The Garden Project

Whole Earth, Winter, 1998 by Cathrine Sneed

The third part of our program is the Tree Corps, which was started as a way to deal with the fact that in Bayview-Hunters Point, and in other places in San Francisco, we have streets with no trees. None. When we plant the trees it makes a difference because the neighbors, the people that live in the community, see people who need jobs. So, the vandalism rate for our trees is actually much lower than for the trees that the City plants. When the trees survive, that tells me that what we're doing works. Also it works because it puts people to work. It's letting Paradise's father and other people bring a check home every week instead of relying on welfare or drug sales to survive.

More than all three of these things, what I'm trying to do is help people to see what's happening in our jails and in our prisons. I'm not alone in this. A lot of people have done this all over the country. As citizens we are allowing our government to spend an amazing amount of money to keep people, mostly people of color, in jail for the crime of being poor. There has to be a time where we say as a community that in order to heal our community we need to involve the people who have hurt the community.

The other day a man that I've known from the jail for the last fifteen or so years came to our office. I hadn't seen him in ten years. I started telling him how the program had changed from the time when we worked in the jail. "So what's up with you? How's your family?" "Well, I don't see my family anymore," he said. "My son died in San Quentin in a gang fight." I remembered his son. I said, "But I haven't seen you in ten years. Where have you been?" He said, "Oh, I've been in and out. I've been to State Prison, back and forth. I'm still not off parole." So, in ten years this man has been on the street probably a total of three months and then he's back.
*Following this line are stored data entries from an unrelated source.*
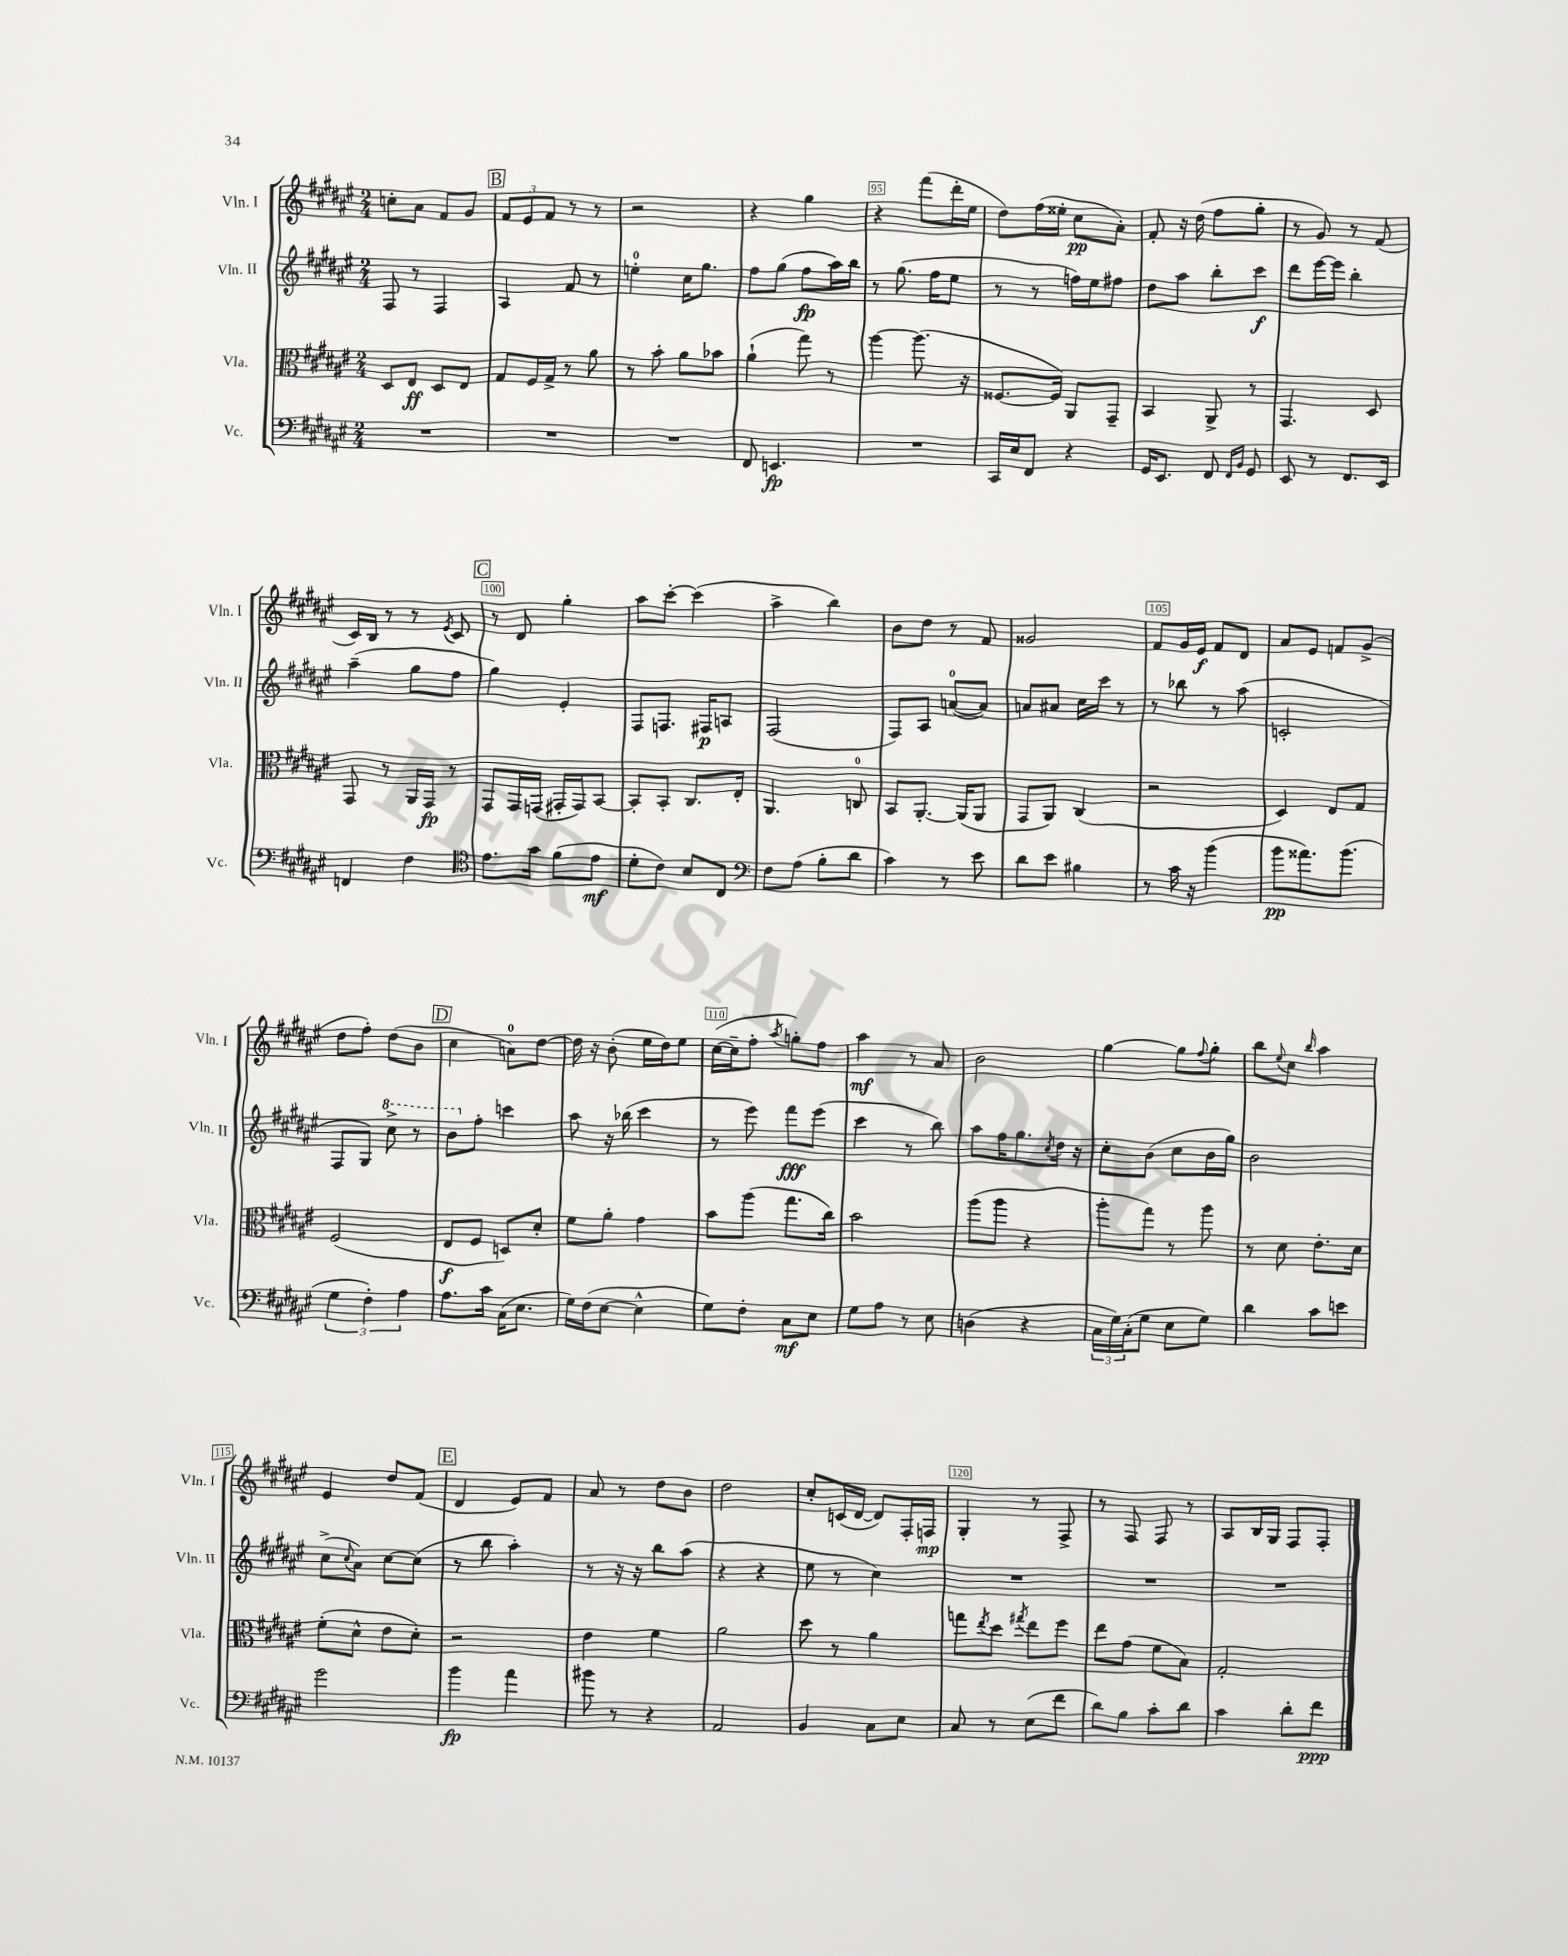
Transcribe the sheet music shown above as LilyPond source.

<<
\new StaffGroup <<
\new Staff = "s0" \with { instrumentName = "Vln. I" shortInstrumentName = "Vln. I" } {
    \clef treble \key fis \major \numericTimeSignature \time 2/4
    c''8-. ais'8 fis'8 gis'8 |
    \mark \markup { \box "B" } \tuplet 3/2 { fis'8 eis'8 fis'8 } r8 r8 |
    r2 |
    r4 gis''4 |
    r4 fis'''8( dis'''16-. eis''16 |
    dis''8) fis''16( eisis''16-. cis''8\pp ais'8-.) |
    fis'8-. r16 dis''16( fis''8 gis''8-. |
    r8 gis'8) r8 fis'8( |
    cis'16) b16 r8 r8 \acciaccatura { eis'8 } cis'8 |
    \mark \markup { \box "C" } r8 dis'8 gis''4-. |
    ais''8 cis'''8~-. cis'''4( |
    ais''4-> b''4) |
    b'8 dis''8 r8 fis'8 |
    gisis'2 |
    fis'8 gis'16 eis'16\f fis'8 dis'8 |
    ais'8 eis'8 f'8 gis'8->( |
    dis''8 fis''8-.) dis''8( b'8 |
    \mark \markup { \box "D" } cis''4 a'8-0) dis''8~ |
    dis''16 r16 b'8-.( eis''16 dis''16) eis''8 |
    cis''16~( cis''16-- fis''8-. \acciaccatura { ais''8 } g''8-.) fis''8 |
    ais''4\mf r8 ais'8 |
    b'2 |
    gis''4~ gis''8 \appoggiatura { fis''8 } gis''8-. |
    b''8 \appoggiatura { eis''8 } cis''8 \grace { b''16 } ais''4 |
    eis'4 dis''8 fis'8( |
    \mark \markup { \box "E" } dis'4 eis'8) fis'8 |
    ais'8 r8 dis''8 b'8 |
    dis''2 |
    cis''8-. c'16( dis'16~ dis'8) fis16-. f16\mp |
    gis4-. r8 fis8-> |
    r8 fis8 fis8 r8 |
    ais8 b16 gis16 fis8 fis8-. \bar "|." |
}
\new Staff = "s1" \with { instrumentName = "Vln. II" shortInstrumentName = "Vln. II" } {
    \clef treble \key fis \major \numericTimeSignature \time 2/4
    fis8 r8 fis4 |
    \mark \markup { \box "B" } ais4 fis'8 r8 |
    e''4-0-. cis''16 gis''8. |
    fis''8 gis''8( fis''8\fp ais''16) b''16 |
    r8 gis''8.( fis''16 eis''8 |
    r8 r8 f''16) eis''16 fis''8 |
    dis''8 ais''8 b''8-. cis'''8\f |
    dis'''8 eis'''16~ eis'''16 b''4-. |
    ais''4--( gis''8 fis''8 |
    \mark \markup { \box "C" } gis''4) eis'4-. |
    fis8 f8. fis16\p a8 |
    fis2( |
    fis8) ais8 a'8-0~( a'8) |
    a'8 ais'8 cis''16 cis'''16 r8 |
    r8 bes''8 r8 ais''8( |
    c'2-. |
    fis8 gis8) \ottava #1 cis'''8-> r8 |
    \mark \markup { \box "D" } b''8 \ottava #0 fis''8-. c'''4 |
    ais''8 r16 bes''16( cis'''4 |
    r8 eis'''8) fis'''8\fff eis'''8( |
    cis'''4 r8 b''8) |
    ais''8 fis''16 gis''8. \acciaccatura { cis''8 } dis''16 r16 |
    cis''8-. b'8( cis''8 b'16 gis''16) |
    b'2 |
    cis''8->( \appoggiatura { cis''8 } ais'8) cis''8~ cis''8( |
    \mark \markup { \box "E" } r8 b''8 ais''4-.) |
    r8 r16 r16 b''8 ais''8( |
    r4 r4 |
    eis''8 r8 cis''4) |
    R2 |
    R2 |
    R2 \bar "|." |
}
\new Staff = "s2" \with { instrumentName = "Vla." shortInstrumentName = "Vla." } {
    \clef alto \key fis \major \numericTimeSignature \time 2/4
    dis8 eis8\ff dis8 eis8 |
    \mark \markup { \box "B" } gis8 fis16 gis16-> r8 ais'8 |
    r8 b'8-. ais'8 bes'8 |
    ais'4-!( gis''8) r8 |
    ais''4~ ais''8.( r16 |
    fisis8.~ fisis16) ais,8 gis,8-- |
    b,4 ais,8-> r8 |
    gis,4. dis8 |
    gis,8 r8 ais,16 gis,16\fp r8 |
    \mark \markup { \box "C" } gis,8 gis,16 g,16( gis,16-. gis,16) b,8~ |
    b,8-. b,8-. cis8. eis16-. |
    ais,4. c8-0 |
    b,8 ais,8.~-. ais,16( ais,8 |
    gis,8 ais,8) cis4( |
    r2 |
    dis4) eis8 gis8 |
    fis2( |
    \mark \markup { \box "D" } eis8\f fis8 d8) dis'8-. |
    fis'8 ais'8-. gis'4 |
    b'8 ais''8( gis''8. cis''16) |
    b'2 |
    ais''8( ais''8 r4 |
    ais''8-. gis''8) r8 ais''8 |
    r8 dis'8 eis'8.-. dis'16 |
    fis'8-.( dis'8-^ eis'8 dis'8-.) |
    \mark \markup { \box "E" } r2 |
    eis'4 fis'4 |
    ais'2 |
    dis''8 r8 ais'4 |
    g''8 \acciaccatura { eis''8 } dis''8 \acciaccatura { gis''8 } eis''8 fis''8 |
    eis''8 gis'8( fis'8 b8) |
    gis2-. \bar "|." |
}
\new Staff = "s3" \with { instrumentName = "Vc." shortInstrumentName = "Vc." } {
    \clef bass \key fis \major \numericTimeSignature \time 2/4
    R2 |
    \mark \markup { \box "B" } R2 |
    R2 |
    fis,8 e,4.\fp |
    R2 |
    cis,16 eis16 fis,8 r4 |
    gis,16 eis,8. fis,8 \grace { fis,16 b,16 } gis,8 |
    eis,8 r8 fis,8. eis,16 |
    f,4 fis4 |
    \mark \markup { \box "C" } \clef tenor eis'8. gis'16 fis'8( eis'8\mf |
    dis'8-. cis'8) b8 cis8 |
    \clef bass fis8 ais8( b8-. dis'8 |
    cis'4) r8 eis'8 |
    dis'8 eis'8 bis4 |
    r8 cis'16 r16 b'4( |
    b'8\pp aisis'8.) b'8.( |
    \tuplet 3/2 { gis4 fis4-.) ais4 } |
    \mark \markup { \box "D" } ais8. cis'16 cis16( eis8. |
    gis16) fis16( eis8~ eis4-^ |
    gis8) fis8-. cis8\mf eis8 |
    gis8 ais8 r8 eis8 |
    d4( r4 |
    \tuplet 3/2 { cis16 gis16) cis16-.( } gis8 eis8 gis8) |
    dis'4 cis'8 e'8 |
    gis'2 |
    \mark \markup { \box "E" } b'4\fp ais'4 |
    bis'8 r8 r4 |
    ais,2 |
    b,4 cis8 eis8 |
    cis8 r8 eis8( fis'8 |
    dis'8) b8 cis'8-. dis'8 |
    cis'4 dis'8-. fis'8\ppp \bar "|." |
}
>>
>>
\layout { \context { \Score currentBarNumber = #91 \override BarNumber.break-visibility = ##(#f #t #t) barNumberVisibility = #(every-nth-bar-number-visible 5) \override BarNumber.stencil = #(make-stencil-boxer 0.1 0.3 ly:text-interface::print) } }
James' crime is being addicted to crack. That's his crime. I'm not a mathematician, but it seems like a lot of money to send James back and forth to State Prison for ten years. We're talking $25,000 or more each year, when you calculate what being in jail does to the family that's involved. There's no one bringing any money home. Most of the children I know whose parents have been to jail end up in jail themselves. The cycle just continues.
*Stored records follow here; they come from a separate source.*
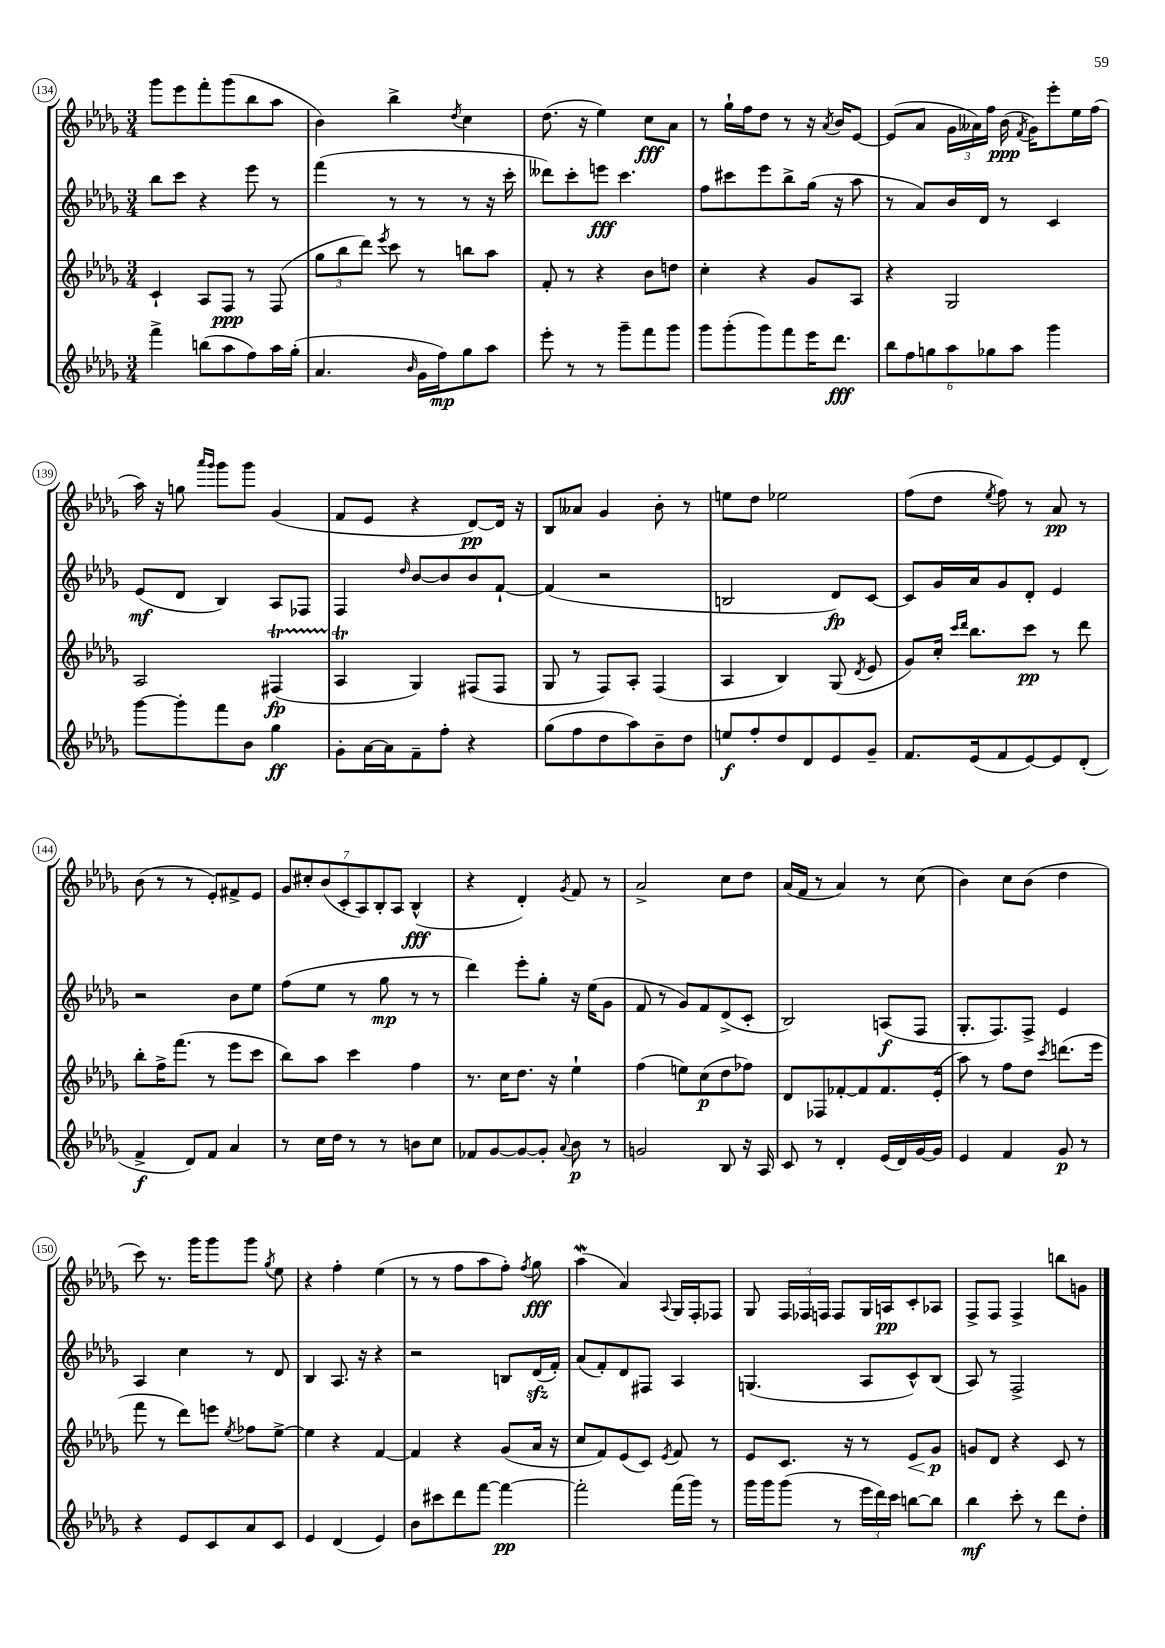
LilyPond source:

<<
\new StaffGroup <<
\new Staff = "s0" {
    \clef treble \key des \major \numericTimeSignature \time 3/4
    \autoBeamOff ges'''8[ ees'''8 f'''8-. ges'''8( bes''8 aes''8] |
    bes'4) bes''4-> \acciaccatura { des''8 } c''4 |
    des''8.( r16 ees''4) c''8[\fff aes'8] |
    r8 ges''16[-! f''16 des''8] r8 r16 \acciaccatura { aes'8 } bes'16[ ees'8]~ |
    ees'8[( aes'8] \tuplet 3/2 { ges'16[ aeses'16) f''16] } bes'16\ppp( \acciaccatura { f'8 } ges'16[) ees'''8-. ees''16 f''16]( |
    aes''16) r16 g''8 \grace { aes'''16[ ges'''16] } ges'''8[ ges'''8] ges'4( |
    f'8[ ees'8] r4 des'8[~\pp) des'16] r16 |
    bes8[ aeses'8] ges'4 bes'8-. r8 |
    e''8[ des''8] ees''2 |
    f''8[( des''8] \acciaccatura { ees''8 } f''8) r8 aes'8\pp r8 |
    bes'8( r8 r8 ees'8[-.) fis'8-> ees'8] |
    \tuplet 7/4 { ges'8[ cis''8-. bes'8( c'8-. aes8) bes8-. aes8] } bes4-^\fff( |
    r4 des'4-.) \acciaccatura { ges'8 } f'8 r8 |
    aes'2-> c''8[ des''8] |
    aes'16[( f'16] r8 aes'4) r8 c''8( |
    bes'4) c''8[ bes'8]( des''4 |
    c'''8) r8. ges'''16[ ges'''8 ges'''8] \acciaccatura { ges''8 } ees''8 |
    r4 f''4-. ees''4( |
    r8 r8 f''8[ aes''8 f''8]-.) \acciaccatura { f''8 } ges''8\fff |
    aes''4\mordent( aes'4) \appoggiatura { aes8 } ges16[ f16-. fes8] |
    ges8 \tuplet 3/2 { f16[ fes16 f16] } f8[ ges16 a16\pp c'8-. aes8] |
    f8[-> f8] f4-> b''8[ g'8] \bar "|." |
}
\new Staff = "s1" {
    \clef treble \key des \major \numericTimeSignature \time 3/4
    \autoBeamOff bes''8[ c'''8] r4 ees'''8 r8 |
    f'''4( r8 r8 r8 r16 c'''16-. |
    deses'''8[) c'''8-. e'''8]\fff c'''4. |
    f''8[ cis'''8 ees'''8 bes''8-> ges''16]( r16 aes''8 |
    r8 aes'8[) bes'16 des'16] r8 c'4 |
    ees'8[\mf( des'8] bes4) aes8[ fes8] |
    f4 \grace { des''16 } bes'8[~ bes'8 bes'8 f'8]~-! |
    f'4( r2 |
    b2 des'8[\fp) c'8]~ |
    c'8[ ges'16 aes'16 ges'8 des'8]-. ees'4 |
    r2 bes'8[ ees''8] |
    f''8[( ees''8] r8 ges''8\mp r8 r8 |
    des'''4) ees'''8[-. ges''8]-. r16 ees''16[( ges'8] |
    f'8 r8 ges'8[) f'8 des'8->( c'8]-. |
    bes2) a8[\f( f8] |
    ges8.[-. f8.) f8]-> ees'4 |
    aes4 c''4 r8 des'8 |
    bes4 aes8. r16 r4 |
    r2 b8[ des'16\sfz( f'16]-.) |
    aes'8[( f'8-.) des'8 fis8] aes4 |
    g4.( aes8[ c'8-^) bes8]( |
    aes8) r8 f2-> \bar "|." |
}
\new Staff = "s2" {
    \clef treble \key des \major \numericTimeSignature \time 3/4
    \autoBeamOff c'4-! aes8[ f8]\ppp r8 f8( |
    \tuplet 3/2 { ges''8[ bes''8 des'''8]) } \acciaccatura { ees'''8 } c'''8 r8 b''8[ aes''8] |
    f'8-. r8 r4 bes'8[ d''8] |
    c''4-. r4 ges'8[ aes8] |
    r4 ges2 |
    aes2 fis4\startTrillSpan\fp( |
    aes4\trill\stopTrillSpan ges4) fis8[( fis8] |
    ges8 r8 f8[) aes8]-. f4( |
    aes4 bes4) ges8( \acciaccatura { des'8 } ees'8 |
    ges'8[) c''16]-. \grace { c'''16[ des'''16] } bes''8.[ c'''8]\pp r8 des'''8 |
    bes''8[-. f''16-> f'''8.]( r8 ees'''8[ c'''8] |
    bes''8[) aes''8] c'''4 f''4 |
    r8. c''16[ des''8.] r16 ees''4-! |
    f''4( e''8[) c''8\p( des''8 fes''8]) |
    des'8[ fes8 fes'8~-. fes'8 fes'8. ees'16]-.( |
    aes''8) r8 f''8[ des''8] \acciaccatura { c'''8 } d'''8.[( ees'''16] |
    f'''8 r8 des'''8[) e'''8] \acciaccatura { ees''8 } fes''8[ ees''8]~-> |
    ees''4 r4 f'4~ |
    f'4 r4 ges'8[( aes'16] r16 |
    c''8[ f'8) ees'8( c'8]) \acciaccatura { ees'8 } f'8 r8 |
    ees'8[ c'8.] r16 r8 ees'8[\< ges'8]\p\! |
    g'8[ des'8] r4 c'8 r8 \bar "|." |
}
\new Staff = "s3" {
    \clef treble \key des \major \numericTimeSignature \time 3/4
    \autoBeamOff f'''4-> b''8[( aes''8 f''8) aes''16 ges''16]-.( |
    aes'4. \grace { bes'16 } ges'16[ f''16\mp) ges''8 aes''8] |
    ees'''8-. r8 r8 ges'''8[-- f'''8 ges'''8] |
    ges'''8[ ges'''8-.( ges'''8) f'''8 ees'''16 des'''8.]\fff |
    \tuplet 6/4 { bes''8[ f''8 g''8 aes''8 ges''8 aes''8] } ges'''4 |
    ges'''8[~ ges'''8-. f'''8 bes'8] ges''4\ff |
    ges'8[-. aes'16~ aes'16 f'8-- f''8]-. r4 |
    ges''8[( f''8 des''8 aes''8) bes'8-- des''8] |
    e''8[\f f''8-. des''8 des'8 ees'8 ges'8]-- |
    f'8.[ ees'16( f'8 ees'8~) ees'8 des'8]-.( |
    f'4->\f des'8[) f'8] aes'4 |
    r8 c''16[ des''16] r8 r8 b'8[ c''8] |
    fes'8[ ges'8~ ges'8~ ges'8]-. \appoggiatura { aes'8 } bes'8\p r8 |
    g'2 bes8 r16 aes16 |
    c'8 r8 des'4-. ees'16[( des'16) ges'16~ ges'16] |
    ees'4 f'4 ges'8\p r8 |
    r4 ees'8[ c'8 aes'8 c'8] |
    ees'4 des'4( ees'4) |
    bes'8[ cis'''8 des'''8 f'''8]~ f'''4~\pp |
    f'''2-. f'''16[( ges'''16]) r8 |
    ges'''16[ ges'''16 ges'''8]( r8 \tuplet 3/2 { ees'''16[ des'''16) c'''16] } b''8[~ b''8] |
    bes''4\mf c'''8-. r8 des'''8[ des''8]-. \bar "|." |
}
>>
>>
\layout { \context { \Score currentBarNumber = #134 \override BarNumber.stencil = #(make-stencil-circler 0.1 0.3 ly:text-interface::print) } }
This cycle is spinning out of control and bringing more and more communities into it while we pay for it. At some point we have to say this doesn't make sense, and stop it. At some point we have to look at the fact that there are children who aren't eating in America. They're not eating food. They're eating garbage. These same children are going to grow up, and when they grow up I'll bet you many of them will follow the path of their parents. They'll be addicted to drugs.

In California we spend more on prisons than we do on our schools. That is criminal. We're wasting our money, we're wasting our energy, and we're misdirected when we think that the problem of crime is the problem of people of color going awry. That's not what's happening. What's happening is that the young men and young women in our jails and prisons are there mostly because they're addicts and because they're poor. And if we can't do anything about that, then we won't restore the earth. We need to restore the people first.